By the time of his release, Donnelly had amassed 50 charges for non-cooperation, including a count of mutiny over his involvement in the taking over of the canteen. He claims that since his release, he has been the victim of harassment by the PSNI. “I was charged three weeks ago with possession of an article likely to be useful to terrorists,” he reveals. “A phone.”

The former prisoner believes that his family too has been targeted by police, who he says has been using stop and search legislation as a means of harassment. “I’ve been stopped and searched twice this week,” he says.

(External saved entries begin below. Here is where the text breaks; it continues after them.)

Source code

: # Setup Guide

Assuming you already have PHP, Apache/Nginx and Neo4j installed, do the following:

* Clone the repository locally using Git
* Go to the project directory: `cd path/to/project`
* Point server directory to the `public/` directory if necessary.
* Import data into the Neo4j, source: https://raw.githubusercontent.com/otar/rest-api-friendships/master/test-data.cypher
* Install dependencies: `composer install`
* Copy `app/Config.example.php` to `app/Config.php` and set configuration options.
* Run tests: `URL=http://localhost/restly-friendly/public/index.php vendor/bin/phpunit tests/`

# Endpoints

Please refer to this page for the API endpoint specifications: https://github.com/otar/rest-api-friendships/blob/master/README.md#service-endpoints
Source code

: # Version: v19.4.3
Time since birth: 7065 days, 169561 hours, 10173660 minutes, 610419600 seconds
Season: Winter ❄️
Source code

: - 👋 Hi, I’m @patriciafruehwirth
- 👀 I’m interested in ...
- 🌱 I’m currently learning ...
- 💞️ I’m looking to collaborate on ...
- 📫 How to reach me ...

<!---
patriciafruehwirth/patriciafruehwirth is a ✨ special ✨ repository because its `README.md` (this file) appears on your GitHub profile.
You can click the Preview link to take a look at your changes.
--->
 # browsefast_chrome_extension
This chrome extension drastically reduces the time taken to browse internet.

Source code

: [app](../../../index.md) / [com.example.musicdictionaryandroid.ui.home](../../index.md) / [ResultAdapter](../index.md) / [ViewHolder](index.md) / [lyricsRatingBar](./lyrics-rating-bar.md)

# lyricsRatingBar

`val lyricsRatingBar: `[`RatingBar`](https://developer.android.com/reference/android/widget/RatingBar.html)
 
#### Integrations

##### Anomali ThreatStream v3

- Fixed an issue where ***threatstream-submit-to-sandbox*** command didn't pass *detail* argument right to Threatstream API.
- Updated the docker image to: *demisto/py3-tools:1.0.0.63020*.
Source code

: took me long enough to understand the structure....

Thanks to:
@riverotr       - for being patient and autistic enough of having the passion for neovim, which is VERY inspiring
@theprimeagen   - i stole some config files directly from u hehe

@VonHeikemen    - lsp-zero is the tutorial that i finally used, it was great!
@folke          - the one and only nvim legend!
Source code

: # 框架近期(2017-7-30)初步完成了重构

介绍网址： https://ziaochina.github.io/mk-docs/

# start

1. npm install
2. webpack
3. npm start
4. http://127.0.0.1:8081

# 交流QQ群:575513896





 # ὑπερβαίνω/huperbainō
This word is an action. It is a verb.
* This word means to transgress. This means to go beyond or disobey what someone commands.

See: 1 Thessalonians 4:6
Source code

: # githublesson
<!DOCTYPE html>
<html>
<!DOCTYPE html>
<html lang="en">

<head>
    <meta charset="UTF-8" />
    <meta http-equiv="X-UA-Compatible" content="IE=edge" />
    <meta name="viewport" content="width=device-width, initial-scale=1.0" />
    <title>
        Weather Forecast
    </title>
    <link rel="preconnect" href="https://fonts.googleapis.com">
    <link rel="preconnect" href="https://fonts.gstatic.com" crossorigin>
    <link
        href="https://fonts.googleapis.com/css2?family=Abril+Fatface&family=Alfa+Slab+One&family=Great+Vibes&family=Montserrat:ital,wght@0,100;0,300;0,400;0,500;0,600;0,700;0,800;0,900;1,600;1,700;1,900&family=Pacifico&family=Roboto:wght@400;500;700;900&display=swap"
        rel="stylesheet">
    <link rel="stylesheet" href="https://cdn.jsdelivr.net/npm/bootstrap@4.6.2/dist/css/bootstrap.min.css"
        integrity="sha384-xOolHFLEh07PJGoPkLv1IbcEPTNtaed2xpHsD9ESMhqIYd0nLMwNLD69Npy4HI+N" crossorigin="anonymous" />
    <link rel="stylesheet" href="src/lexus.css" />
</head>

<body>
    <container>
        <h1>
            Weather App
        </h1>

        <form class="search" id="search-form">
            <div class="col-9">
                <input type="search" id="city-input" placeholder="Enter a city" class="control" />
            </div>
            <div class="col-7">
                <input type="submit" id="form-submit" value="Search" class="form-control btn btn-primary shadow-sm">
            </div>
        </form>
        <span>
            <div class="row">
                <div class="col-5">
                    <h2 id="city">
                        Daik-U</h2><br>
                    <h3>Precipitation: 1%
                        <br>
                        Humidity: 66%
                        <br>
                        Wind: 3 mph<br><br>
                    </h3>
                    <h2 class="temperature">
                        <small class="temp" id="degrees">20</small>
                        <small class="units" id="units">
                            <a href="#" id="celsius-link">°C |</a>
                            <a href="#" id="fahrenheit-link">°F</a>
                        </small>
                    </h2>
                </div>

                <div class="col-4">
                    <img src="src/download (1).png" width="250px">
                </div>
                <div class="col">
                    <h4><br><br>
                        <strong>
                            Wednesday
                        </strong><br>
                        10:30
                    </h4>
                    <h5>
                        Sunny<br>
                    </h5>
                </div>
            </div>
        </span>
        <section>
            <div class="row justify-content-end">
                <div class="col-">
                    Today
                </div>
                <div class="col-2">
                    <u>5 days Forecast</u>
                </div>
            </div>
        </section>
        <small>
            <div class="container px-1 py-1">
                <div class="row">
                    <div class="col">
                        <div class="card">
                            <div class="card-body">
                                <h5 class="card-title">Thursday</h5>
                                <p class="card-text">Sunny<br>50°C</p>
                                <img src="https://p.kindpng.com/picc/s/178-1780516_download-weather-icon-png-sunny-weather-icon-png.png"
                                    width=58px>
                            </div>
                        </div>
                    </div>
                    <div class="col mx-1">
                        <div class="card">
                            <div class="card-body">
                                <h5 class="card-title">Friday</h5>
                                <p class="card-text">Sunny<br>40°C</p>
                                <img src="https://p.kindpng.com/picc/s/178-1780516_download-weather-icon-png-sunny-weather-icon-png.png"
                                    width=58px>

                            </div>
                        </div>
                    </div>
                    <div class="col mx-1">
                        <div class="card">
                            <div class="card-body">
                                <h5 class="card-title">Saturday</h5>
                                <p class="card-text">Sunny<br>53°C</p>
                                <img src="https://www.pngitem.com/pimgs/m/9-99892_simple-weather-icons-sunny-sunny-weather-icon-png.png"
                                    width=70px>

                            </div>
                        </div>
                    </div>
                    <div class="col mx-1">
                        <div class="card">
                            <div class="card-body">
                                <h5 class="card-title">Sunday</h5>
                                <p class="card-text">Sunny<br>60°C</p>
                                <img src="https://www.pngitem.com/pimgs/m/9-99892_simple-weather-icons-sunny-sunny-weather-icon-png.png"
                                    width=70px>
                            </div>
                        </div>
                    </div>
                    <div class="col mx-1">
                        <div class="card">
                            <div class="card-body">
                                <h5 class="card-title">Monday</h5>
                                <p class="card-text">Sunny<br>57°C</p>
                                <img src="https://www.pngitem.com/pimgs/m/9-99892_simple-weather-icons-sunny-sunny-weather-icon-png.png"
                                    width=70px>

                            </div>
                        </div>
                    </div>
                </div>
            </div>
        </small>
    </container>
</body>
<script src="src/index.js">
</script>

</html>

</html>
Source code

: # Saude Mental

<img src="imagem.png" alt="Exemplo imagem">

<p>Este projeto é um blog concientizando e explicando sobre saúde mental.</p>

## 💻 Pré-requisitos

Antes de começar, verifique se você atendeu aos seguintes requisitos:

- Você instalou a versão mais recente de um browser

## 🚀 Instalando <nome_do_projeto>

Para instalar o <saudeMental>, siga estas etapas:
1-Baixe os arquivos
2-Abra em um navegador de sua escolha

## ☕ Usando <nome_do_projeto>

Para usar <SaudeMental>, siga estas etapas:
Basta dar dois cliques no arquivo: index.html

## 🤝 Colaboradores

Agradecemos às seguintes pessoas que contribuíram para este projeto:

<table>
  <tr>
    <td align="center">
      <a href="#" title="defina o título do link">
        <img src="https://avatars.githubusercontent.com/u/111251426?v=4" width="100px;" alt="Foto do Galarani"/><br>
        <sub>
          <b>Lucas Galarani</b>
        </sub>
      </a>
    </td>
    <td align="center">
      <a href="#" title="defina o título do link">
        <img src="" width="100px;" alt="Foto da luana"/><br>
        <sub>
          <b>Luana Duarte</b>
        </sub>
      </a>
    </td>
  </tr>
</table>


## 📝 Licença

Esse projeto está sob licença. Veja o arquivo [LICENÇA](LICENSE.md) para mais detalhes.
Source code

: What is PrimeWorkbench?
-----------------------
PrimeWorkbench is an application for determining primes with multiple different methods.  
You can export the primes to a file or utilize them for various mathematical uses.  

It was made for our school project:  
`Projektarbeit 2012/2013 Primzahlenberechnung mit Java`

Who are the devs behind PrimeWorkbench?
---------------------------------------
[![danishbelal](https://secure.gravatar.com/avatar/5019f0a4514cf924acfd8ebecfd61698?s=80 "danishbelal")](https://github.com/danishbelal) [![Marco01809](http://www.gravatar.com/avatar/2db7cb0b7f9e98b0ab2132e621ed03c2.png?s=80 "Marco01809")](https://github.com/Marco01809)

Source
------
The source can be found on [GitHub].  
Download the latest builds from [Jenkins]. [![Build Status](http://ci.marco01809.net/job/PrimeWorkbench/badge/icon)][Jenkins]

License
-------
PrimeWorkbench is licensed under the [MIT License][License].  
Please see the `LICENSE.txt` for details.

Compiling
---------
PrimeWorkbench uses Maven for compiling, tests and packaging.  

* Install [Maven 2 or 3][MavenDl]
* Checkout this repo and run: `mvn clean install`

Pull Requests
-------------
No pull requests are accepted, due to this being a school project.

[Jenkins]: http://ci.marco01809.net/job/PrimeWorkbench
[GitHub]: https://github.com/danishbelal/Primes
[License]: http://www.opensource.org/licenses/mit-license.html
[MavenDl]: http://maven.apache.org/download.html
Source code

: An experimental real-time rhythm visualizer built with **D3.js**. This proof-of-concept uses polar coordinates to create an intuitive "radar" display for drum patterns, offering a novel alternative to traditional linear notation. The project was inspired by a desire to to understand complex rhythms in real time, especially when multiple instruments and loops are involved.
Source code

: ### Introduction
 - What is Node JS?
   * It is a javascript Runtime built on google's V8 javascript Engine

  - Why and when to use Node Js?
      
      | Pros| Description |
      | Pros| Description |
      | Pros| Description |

“My children have been stopped with me on numerous occasions. My two-year-old son has been stopped with me three or four times. I made complaints to the Children’s Commissioner about it but then my home was raided about two months ago and they seized correspondence from the Commissioner to my solicitor under the terms of the Terrorism Act.”

JOE contacted the Prison Service of Northern Ireland for comment on the protest but none was received at the time of publication. Although we have been unable to verify whether stop and search legislation is being used as a means of harassment, PSNI figures suggest that some 17,000 stop and searches were carried out, under the terms of Terrorism Act, in the first half of this year. Security forces, meanwhile, estimate that dissident republican paramilitaries number in the region of 200 individuals.